> _Work task_: Scan the material that follows. Copy every line containing the word "lines".

> _Information provided_:
# # # #

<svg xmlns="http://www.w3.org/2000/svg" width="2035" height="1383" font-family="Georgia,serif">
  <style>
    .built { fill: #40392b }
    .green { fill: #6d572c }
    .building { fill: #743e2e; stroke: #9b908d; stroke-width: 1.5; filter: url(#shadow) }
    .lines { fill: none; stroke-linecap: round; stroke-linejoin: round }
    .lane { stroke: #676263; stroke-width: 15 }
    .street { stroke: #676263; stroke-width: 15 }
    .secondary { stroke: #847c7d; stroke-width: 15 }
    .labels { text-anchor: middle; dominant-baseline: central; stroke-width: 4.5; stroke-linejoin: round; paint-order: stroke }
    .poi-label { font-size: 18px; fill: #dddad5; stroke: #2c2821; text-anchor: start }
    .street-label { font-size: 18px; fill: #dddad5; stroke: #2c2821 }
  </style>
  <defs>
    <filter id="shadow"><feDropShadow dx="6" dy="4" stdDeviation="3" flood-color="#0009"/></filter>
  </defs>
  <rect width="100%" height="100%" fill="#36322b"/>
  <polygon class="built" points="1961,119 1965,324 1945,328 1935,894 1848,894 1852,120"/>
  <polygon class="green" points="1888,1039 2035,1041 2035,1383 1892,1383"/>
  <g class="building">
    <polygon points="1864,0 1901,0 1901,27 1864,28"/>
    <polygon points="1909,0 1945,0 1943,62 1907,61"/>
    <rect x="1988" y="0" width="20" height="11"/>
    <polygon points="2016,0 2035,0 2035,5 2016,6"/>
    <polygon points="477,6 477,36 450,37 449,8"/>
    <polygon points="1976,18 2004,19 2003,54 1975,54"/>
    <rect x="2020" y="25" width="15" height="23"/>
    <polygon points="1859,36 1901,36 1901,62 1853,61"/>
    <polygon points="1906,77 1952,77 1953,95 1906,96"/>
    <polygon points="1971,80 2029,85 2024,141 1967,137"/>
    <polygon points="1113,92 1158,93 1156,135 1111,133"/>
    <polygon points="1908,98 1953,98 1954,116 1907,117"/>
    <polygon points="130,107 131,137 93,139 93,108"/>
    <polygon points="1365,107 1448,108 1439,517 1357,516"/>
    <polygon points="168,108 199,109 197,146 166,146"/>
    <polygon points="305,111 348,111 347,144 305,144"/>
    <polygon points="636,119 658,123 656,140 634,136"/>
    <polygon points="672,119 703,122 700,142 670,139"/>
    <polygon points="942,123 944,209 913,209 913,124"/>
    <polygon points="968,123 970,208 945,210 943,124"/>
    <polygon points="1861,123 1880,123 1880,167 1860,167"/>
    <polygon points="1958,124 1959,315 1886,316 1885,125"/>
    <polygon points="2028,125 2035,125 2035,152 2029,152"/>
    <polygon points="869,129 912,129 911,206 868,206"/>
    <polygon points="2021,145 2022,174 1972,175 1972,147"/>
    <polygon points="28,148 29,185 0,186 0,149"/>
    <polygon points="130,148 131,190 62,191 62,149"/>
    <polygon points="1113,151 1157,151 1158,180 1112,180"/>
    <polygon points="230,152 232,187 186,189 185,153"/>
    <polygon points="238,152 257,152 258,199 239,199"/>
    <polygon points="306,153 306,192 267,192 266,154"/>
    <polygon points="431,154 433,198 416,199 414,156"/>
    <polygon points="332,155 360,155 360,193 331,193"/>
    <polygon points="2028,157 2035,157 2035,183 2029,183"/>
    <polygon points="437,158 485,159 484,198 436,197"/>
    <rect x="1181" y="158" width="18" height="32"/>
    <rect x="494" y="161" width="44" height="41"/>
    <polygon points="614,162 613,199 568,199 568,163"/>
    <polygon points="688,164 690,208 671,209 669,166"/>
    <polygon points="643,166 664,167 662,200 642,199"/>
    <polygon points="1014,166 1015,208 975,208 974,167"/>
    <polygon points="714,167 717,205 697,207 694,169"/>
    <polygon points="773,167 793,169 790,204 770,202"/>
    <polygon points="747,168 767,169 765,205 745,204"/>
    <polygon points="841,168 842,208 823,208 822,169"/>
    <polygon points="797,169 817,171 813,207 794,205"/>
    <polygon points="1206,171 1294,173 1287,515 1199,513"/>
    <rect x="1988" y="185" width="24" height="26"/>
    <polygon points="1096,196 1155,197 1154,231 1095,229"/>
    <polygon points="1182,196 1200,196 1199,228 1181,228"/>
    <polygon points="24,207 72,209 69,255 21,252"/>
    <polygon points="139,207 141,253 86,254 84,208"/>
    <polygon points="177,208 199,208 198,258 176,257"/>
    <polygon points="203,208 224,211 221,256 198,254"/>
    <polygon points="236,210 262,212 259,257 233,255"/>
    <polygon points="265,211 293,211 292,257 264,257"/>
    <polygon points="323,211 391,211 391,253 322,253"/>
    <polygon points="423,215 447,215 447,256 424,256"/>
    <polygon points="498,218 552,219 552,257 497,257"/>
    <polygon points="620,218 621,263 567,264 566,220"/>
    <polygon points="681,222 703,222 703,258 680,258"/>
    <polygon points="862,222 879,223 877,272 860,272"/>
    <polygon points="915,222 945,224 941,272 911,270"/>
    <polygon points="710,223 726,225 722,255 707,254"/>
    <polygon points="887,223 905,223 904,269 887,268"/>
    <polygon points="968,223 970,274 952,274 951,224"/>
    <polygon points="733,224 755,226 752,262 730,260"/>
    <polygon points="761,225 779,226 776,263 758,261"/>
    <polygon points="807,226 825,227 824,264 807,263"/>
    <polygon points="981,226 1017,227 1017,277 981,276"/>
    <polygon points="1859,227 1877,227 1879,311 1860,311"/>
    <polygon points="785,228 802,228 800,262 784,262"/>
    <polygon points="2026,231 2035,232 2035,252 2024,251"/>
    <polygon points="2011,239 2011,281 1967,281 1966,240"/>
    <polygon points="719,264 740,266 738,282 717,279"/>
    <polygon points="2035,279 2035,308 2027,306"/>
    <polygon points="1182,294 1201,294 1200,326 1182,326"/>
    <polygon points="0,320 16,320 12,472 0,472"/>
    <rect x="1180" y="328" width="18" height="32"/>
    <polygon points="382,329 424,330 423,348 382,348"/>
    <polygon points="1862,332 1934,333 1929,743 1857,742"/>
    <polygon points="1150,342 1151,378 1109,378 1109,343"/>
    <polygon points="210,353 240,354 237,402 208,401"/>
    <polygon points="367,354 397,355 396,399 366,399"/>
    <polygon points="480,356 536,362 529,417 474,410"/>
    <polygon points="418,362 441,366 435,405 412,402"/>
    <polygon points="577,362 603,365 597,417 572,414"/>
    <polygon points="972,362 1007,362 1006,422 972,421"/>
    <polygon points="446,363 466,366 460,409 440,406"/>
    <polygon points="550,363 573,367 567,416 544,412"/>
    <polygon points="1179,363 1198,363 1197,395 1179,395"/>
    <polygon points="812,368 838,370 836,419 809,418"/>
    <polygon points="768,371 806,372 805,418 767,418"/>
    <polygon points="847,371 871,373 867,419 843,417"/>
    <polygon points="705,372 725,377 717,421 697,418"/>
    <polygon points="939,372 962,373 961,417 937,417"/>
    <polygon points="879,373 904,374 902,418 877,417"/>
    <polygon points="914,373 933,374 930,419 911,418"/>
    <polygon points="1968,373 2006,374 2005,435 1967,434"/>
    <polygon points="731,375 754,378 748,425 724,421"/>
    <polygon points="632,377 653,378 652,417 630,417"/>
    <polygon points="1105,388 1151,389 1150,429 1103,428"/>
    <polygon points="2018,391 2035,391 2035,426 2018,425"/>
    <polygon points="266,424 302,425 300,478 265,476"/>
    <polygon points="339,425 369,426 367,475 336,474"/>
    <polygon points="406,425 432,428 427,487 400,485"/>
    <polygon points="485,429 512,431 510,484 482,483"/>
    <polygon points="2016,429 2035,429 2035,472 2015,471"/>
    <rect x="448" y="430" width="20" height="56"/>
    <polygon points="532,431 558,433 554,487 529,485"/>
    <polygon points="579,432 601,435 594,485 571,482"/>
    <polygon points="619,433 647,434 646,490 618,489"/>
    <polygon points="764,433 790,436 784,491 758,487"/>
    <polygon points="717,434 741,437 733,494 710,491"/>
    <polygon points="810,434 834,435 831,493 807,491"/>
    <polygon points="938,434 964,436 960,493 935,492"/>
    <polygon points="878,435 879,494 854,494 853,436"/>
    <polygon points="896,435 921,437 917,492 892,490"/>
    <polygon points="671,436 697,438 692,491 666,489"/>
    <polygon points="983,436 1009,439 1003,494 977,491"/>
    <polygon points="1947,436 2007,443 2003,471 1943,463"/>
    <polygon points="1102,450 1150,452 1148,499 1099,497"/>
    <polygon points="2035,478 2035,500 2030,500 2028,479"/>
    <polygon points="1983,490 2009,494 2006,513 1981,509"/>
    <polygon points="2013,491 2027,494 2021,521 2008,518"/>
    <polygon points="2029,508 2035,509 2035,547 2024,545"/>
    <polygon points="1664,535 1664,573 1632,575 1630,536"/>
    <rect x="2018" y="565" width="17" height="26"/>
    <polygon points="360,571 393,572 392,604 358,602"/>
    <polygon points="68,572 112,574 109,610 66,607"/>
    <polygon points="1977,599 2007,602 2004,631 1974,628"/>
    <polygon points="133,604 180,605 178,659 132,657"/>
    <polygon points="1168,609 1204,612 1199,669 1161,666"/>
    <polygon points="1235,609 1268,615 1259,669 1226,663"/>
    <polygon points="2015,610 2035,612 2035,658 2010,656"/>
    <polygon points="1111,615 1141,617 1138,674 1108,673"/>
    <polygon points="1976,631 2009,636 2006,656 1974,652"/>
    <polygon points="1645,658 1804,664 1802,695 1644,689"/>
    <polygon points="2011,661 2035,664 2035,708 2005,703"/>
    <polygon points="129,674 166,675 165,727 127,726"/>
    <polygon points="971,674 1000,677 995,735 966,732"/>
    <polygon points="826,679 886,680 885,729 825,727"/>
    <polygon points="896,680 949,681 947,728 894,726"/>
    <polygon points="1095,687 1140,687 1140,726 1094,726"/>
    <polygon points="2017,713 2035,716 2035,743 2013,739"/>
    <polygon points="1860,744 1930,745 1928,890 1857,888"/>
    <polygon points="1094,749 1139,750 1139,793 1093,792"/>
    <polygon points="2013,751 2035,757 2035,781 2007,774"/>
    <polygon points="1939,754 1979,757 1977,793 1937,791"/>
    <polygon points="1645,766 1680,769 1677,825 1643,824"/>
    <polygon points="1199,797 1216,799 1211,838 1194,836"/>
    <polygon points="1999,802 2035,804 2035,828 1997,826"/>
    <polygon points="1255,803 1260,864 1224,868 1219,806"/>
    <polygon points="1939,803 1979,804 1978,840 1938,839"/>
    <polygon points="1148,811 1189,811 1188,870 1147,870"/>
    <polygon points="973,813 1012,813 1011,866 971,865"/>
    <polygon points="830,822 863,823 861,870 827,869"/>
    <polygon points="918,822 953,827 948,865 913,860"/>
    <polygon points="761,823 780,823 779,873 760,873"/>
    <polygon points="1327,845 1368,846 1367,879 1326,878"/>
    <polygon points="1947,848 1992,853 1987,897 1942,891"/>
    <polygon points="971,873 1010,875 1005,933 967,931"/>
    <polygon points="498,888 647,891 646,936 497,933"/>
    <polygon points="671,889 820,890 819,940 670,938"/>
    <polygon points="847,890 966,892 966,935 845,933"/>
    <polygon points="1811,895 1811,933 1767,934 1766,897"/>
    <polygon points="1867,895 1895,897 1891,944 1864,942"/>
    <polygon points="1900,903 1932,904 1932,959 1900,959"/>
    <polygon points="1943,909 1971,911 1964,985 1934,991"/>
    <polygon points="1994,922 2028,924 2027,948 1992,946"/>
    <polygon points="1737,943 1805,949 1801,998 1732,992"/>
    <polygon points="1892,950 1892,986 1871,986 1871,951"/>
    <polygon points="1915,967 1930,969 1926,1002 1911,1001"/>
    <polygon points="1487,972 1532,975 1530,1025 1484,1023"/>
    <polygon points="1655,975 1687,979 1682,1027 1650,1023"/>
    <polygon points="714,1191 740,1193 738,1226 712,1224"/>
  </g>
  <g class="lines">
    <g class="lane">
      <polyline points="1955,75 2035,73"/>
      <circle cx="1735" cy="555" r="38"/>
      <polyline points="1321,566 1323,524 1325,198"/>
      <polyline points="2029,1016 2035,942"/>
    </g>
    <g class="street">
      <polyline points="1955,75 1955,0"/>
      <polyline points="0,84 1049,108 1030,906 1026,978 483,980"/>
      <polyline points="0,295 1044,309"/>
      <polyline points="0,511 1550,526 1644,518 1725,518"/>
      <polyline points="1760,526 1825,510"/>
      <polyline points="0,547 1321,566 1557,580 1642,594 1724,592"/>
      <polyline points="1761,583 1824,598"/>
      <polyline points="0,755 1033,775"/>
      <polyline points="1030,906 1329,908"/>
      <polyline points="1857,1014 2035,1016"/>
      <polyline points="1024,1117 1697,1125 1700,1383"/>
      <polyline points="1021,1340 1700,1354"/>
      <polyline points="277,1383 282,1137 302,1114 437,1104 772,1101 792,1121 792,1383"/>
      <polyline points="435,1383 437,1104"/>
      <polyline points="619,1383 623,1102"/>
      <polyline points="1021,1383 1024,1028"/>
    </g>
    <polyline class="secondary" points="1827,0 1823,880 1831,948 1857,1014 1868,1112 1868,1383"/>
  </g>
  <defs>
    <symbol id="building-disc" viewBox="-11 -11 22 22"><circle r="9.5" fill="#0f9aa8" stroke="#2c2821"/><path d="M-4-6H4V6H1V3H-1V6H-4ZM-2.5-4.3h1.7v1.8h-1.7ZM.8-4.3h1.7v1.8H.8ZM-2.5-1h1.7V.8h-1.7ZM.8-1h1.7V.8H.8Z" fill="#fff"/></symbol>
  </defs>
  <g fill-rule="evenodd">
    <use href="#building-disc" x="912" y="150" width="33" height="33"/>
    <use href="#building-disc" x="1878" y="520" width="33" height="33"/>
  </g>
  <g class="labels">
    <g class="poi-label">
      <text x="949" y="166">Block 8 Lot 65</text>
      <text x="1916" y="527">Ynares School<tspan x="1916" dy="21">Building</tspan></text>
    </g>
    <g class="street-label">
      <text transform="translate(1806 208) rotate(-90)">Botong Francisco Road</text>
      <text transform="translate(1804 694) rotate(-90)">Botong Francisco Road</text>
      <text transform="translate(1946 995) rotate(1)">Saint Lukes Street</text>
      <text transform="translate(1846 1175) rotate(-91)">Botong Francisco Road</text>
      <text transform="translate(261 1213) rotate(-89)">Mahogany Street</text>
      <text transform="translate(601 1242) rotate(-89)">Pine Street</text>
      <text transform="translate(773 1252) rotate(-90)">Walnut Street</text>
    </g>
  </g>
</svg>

# # # #

> _Written reply_:
    .lines { fill: none; stroke-linecap: round; stroke-linejoin: round }
  <g class="lines">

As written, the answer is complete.